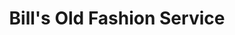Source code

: ---
title: "Bill's Old Fashion Service"
url: /lake-oswego/bills-old-fashion-service/
shop: car repair
---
########
§ **ACTION ITEM**: Copy these lines out word for word, leaving out the picture.

§ **RESULT OF THE TASK**:
Source code

: ---
title: "Bill's Old Fashion Service"
url: /lake-oswego/bills-old-fashion-service/
shop: car repair
---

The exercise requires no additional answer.